# hitorque lathe high torque!



## MCRIPPPer (Feb 24, 2014)

hi guys. a few months back i posted a thread asking about making a speed reducer for my mini lathe. some guys recommended using poly-v/ micro-v belts, so i ordered some up and got them a while ago. i also bought some material and have made a part once in a while and have finally got something going. pictures are worth a thousand words, so here you go. 

some of the parts




all the pulleys





here is the cutting tool i made for the job. 

































mocked up















minimum speed in low range is 27rpm, max is 825rpm , with significant torque. will be good for threading and tapping. ratio from chuck to motor is about 7:1 (original belt is 2:1). to measure the speed i used a home made worm wheel and screw. timed how long it took to advance 310 teeth (the gear had some weird number and i just counted the tens to make it easy). it took over 11 minutes at low speed! 

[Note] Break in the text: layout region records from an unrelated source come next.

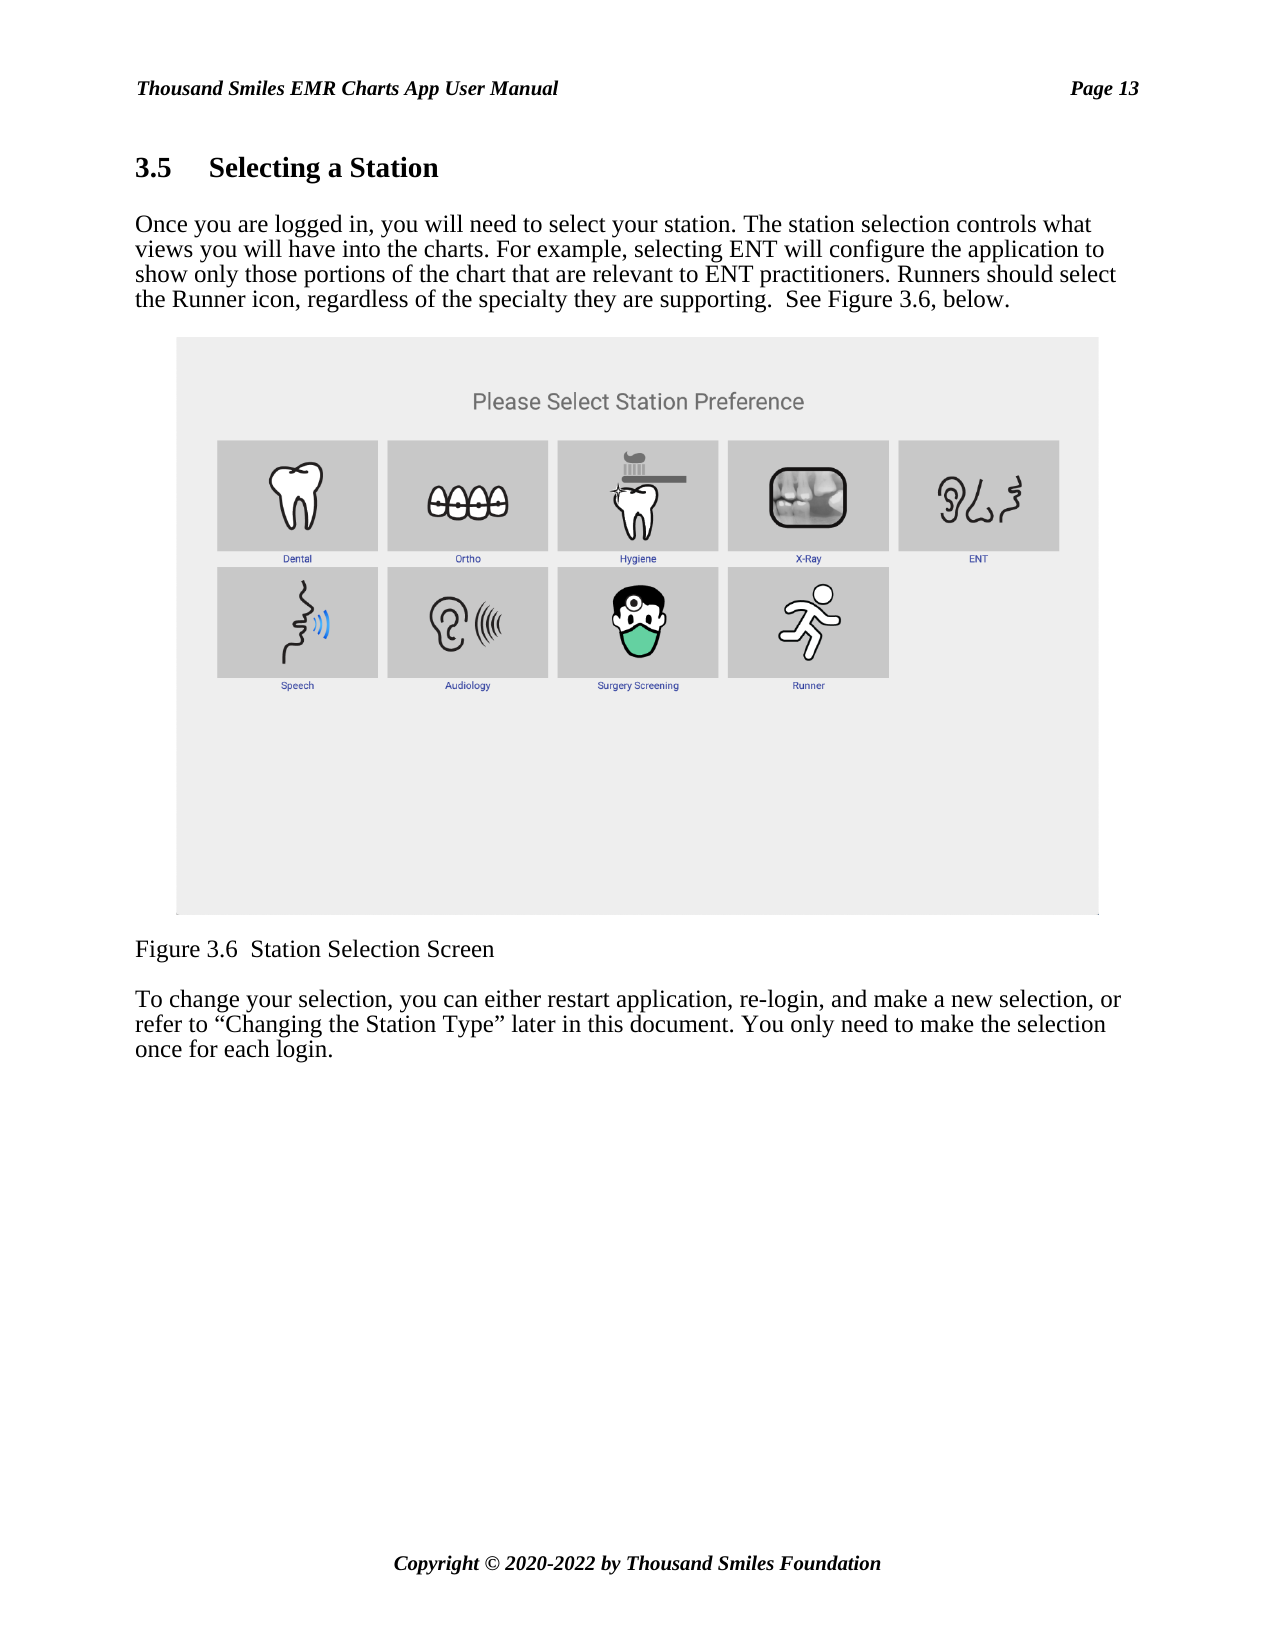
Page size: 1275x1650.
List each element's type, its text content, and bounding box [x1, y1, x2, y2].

picture [176, 337, 1099, 915]
text Once you are logged in, you will need to select your station. The station selection controls what views you will have into the charts. For example, selecting ENT will configure the application to show only those portions of the chart that are relevant to ENT practitioners. Runners should select the Runner icon, regardless of the specialty they are supporting. See Figure 3.6, below. [135, 213, 1140, 313]
text Figure 3.6 Station Selection Screen [135, 938, 1140, 963]
subtitle Selecting a Station [135, 150, 1140, 183]
text To change your selection, you can either restart application, re-login, and make a new selection, or refer to “Changing the Station Type” later in this document. You only need to make the selection once for each login. [135, 988, 1140, 1063]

i still need to make proper tensioners for the belt. even with incorrect tension on the belts it has more usable power than before!


----------



## Omnimill (Feb 24, 2014)

Very nice job! I took the easy route on mine and made the smallest motor pulley I could to reduce the minimum speed from 180 rpm to a more reasonable 100 rpm. Of course the top speed is slower but it's not been a problem so far.


----------



## Till (Feb 24, 2014)

Edit: I mixed up the loose side of the belt.


----------



## manic5oul (Mar 2, 2014)

Very nice indeed!


----------



## MCRIPPPer (Mar 3, 2014)

thanks. here are some pix of the belt tensioner i made. i still need to make one for the final drive belt.


----------



## MCRIPPPer (Mar 3, 2014)

thanks. here are some pix of the belt tensioner i made. i still need to make one for the final drive belt.


----------



## MCRIPPPer (Dec 13, 2014)

just realized i had not updated this thread with the latest mods. 

made a device to engage and disengage the pulley with a lever, although have not finished that part yet.






















right now i use it to relieve tension so i can change belt speed, then i just turn the thing and it tightens the belt again.


----------